The NFL draft provides teams and their fans with numerous questions on why some excellent college football players don’t translate to success at the NFL level. Over the past five years, the Atlanta Falcons have given up so many draft picks, all in the name of adding an elite NFL receiver in Julio Jones.
But what if the Falcons had gone about the draft differently in 2010 and taken a chance on another elite NFL receiver, Dez Bryant, instead of linebacker Sean Weatherspoon?
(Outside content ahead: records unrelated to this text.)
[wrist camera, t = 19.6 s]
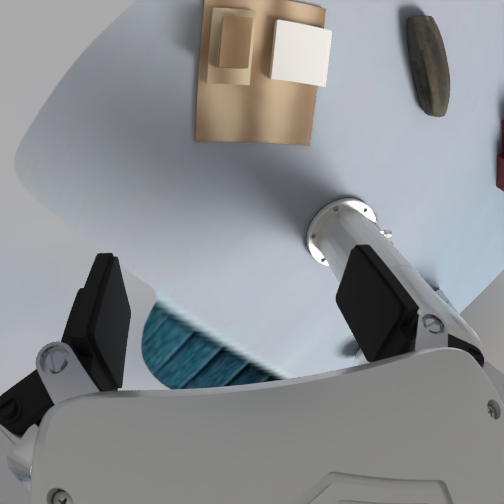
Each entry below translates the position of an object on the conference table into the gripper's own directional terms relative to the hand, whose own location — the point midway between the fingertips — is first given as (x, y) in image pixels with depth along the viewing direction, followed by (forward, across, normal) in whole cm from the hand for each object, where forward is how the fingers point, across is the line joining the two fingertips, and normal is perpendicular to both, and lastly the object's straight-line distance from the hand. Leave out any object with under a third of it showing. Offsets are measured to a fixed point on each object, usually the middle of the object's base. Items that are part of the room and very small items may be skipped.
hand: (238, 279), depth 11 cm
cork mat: (+28, -6, -9) cm, 30 cm away
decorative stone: (+29, -32, -16) cm, 46 cm away
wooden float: (+28, -2, -12) cm, 30 cm away
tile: (+27, -10, -8) cm, 30 cm away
It is a decision that could have changed two NFL franchises for years to come.
Following the 2009 season, which saw the Falcons finish with a 9-7 record, Atlanta needed a better option at wide receiver than Michael Jenkins even though they had Roddy White. While White had 85 receptions for 1,153 receiving yards and 11 touchdown catches, Jenkins only had 50 receptions for 635 yards and one touchdown in 2009.
The second aspect of this is that the Falcons decided to take LB Sean Weatherspoon with the No. 19 pick in the 2010 NFL Draft, instead of adding WR Dez Bryant who was drafted No. 24 by the Dallas Cowboys.
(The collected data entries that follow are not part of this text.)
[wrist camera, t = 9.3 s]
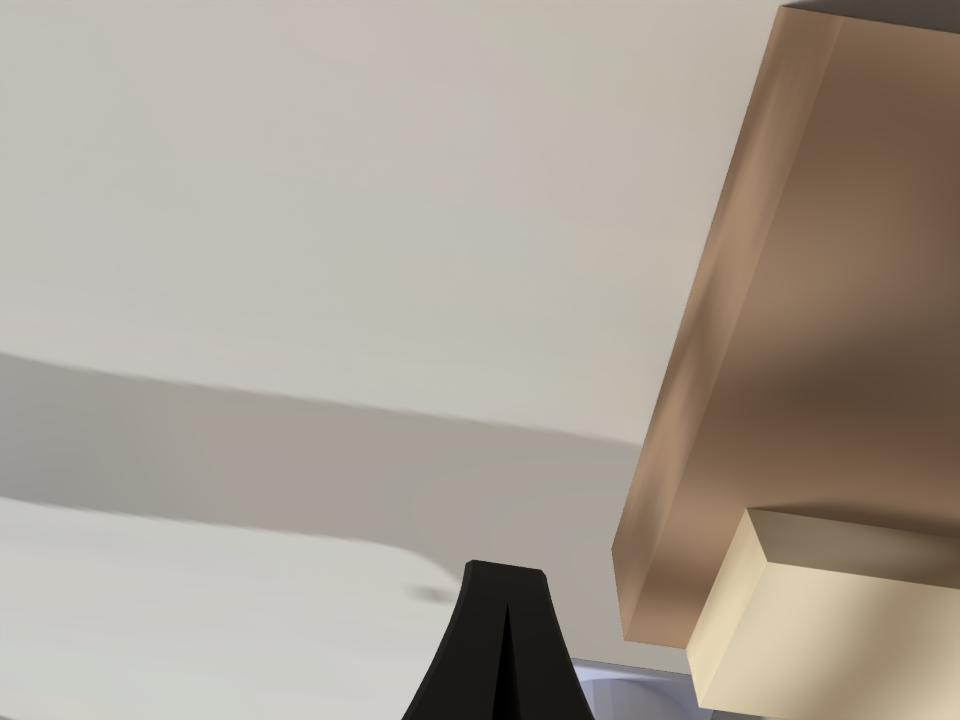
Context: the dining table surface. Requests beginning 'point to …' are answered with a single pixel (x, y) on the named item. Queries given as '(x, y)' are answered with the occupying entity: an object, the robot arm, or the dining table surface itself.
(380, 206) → the dining table surface
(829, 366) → the tan flat block
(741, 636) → the cream flat block
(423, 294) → the dining table surface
Weatherspoon has been a disappointment in the NFL, and his four seasons in Atlanta (2010-14) only produced 290 combined tackles, 8.0 sacks, one forced fumble, two fumble recoveries and two interceptions. During that same span, Bryant had 381 receptions, 5,424 receiving yards and 56 touchdowns. Bryant also had two punt return touchdowns during his rookie season.
Even though Weatherspoon was selected in 2010, the Falcons were able to finish the 2010 season with a 13-3 record but ultimately lost to the Green Bay Packers 48-21 in the NFC Divisional Round. Would a wideout duo of Bryant and White have helped them possibly make it to the Super Bowl that season? We will never know, but it would have still been an upgrade over Jenkins.
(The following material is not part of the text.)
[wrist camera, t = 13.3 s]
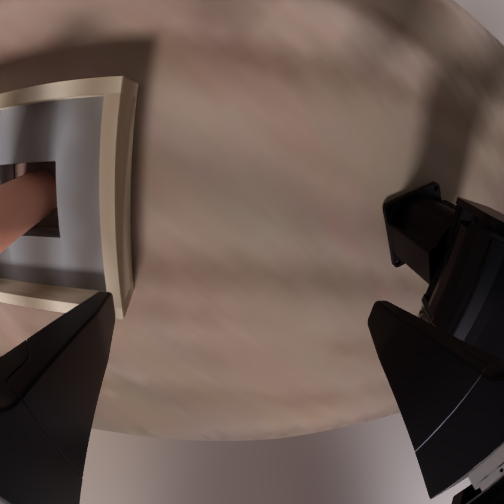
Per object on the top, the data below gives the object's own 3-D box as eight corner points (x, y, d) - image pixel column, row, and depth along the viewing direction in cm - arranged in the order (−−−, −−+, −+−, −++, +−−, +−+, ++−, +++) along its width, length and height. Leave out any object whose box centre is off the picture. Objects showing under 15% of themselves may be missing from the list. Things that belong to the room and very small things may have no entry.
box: (-8, 273, 20) (-29, 295, 16) (-24, 106, 13) (-53, 110, 10) (133, 290, 23) (123, 319, 19) (138, 83, 16) (122, 75, 13)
The next aspect of this “what if” is Julio Jones being selected as the No. 6 pick in 2011 by Atlanta. It was a costly pick for the Falcons, as they gave up five draft picks to move from the No. 27 slot up to No. 6, and selecting Bryant the previous year would have left them with those five draft picks.
The draft picks that Atlanta traded to the Cleveland Browns in the 2011 draft are as follows:
2011: First-round pick (No. 27), second-round pick (No. 59) and fourth-round pick (No. 124)
2012: First-round pick (No. 22) and fourth-round pick (No. 118)
It was a costly trade that left the Falcons without five picks in two drafts, and left them with no first-round pick in 2012. Had they selected Bryant in 2010, they could have used those five picks to bolster their defense and add depth to both their offensive line and defensive line.
The impact of their decision to trade for Jones in 2011 did not catch up to them immediately — made the playoffs in 2011 and 2012 — they are feeling them now. In 2013, Atlanta finished with a 4-12 record, and 6-10 and 8-8 finish the past two seasons. The franchise is finding out how costly that decision in 2011 was, and there is a chance that the real decline hasn’t fully come to fruition at this point.
Looking back at the 2010 draft, and with Bryant already being selected by the Falcons, the Cowboys could have gone a number of ways with the No. 24 pick. Cornerback Devin McCourty (Rutgers) was available and selected by the New England Patriots (No. 27), defensive end Jerry Hughes (No. 31), safety T.J. Ward (No. 38) and tight end Rob Gronkowski (No. 42), all of whom would have fit with the Cowboys. Gronkowski might have made the least amount of sense because they already had Jason Witten at the position.
Dallas ended the 2009 season with an 11-5 record but were blown out by the Minnesota Vikings 34-3 in the NFC Divisional Round after their Wild-Card victory over the Philadelphia Eagles. They could have ended up selecting Jones in 2011 but he may not have been available for the Cowboys to draft with the No. 9 pick. With Jones already selected by the Falcons, the Cowboys selected tackle Tyron Smith, but without Bryant, they might have traded up or taken Jones at with the ninth pick in 2011.
The Cowboys switched coaches in the middle of the 2010 season following a 1-7 start with Wade Phillips at the helm, and Jason Garrett was named the new head coach in Dallas. The team finished 2010 with a 6-10 record and finished with an 8-8 record from 2011-13. In 2014, they played to a 12-4 record before losing to the Packers in the divisional round after a controversial call on a possible Bryant catch. This past season left them struggling with injuries to quarterback Tony Romo and Bryant, and a 4-12 season appears to be the result for years to come if major offensive weapons are lost for a lengthy period.
The ripple effect that Bryant being selected by the Falcons in 2010 would have had might have changed the outcome of several teams besides Dallas and Atlanta, and likely would have spared Mike Smith his coaching job in Atlanta. But it also could have cost Garrett his in Dallas.
If Atlanta had gone about things differently in 2010 and 2011, there is no guarantee that the players they could have selected with the five draft picks they traded away would have amounted to anything. On the other hand, they would still have an elite receiver in Bryant and five picks that could have kept them on the rise instead of in a place of despair.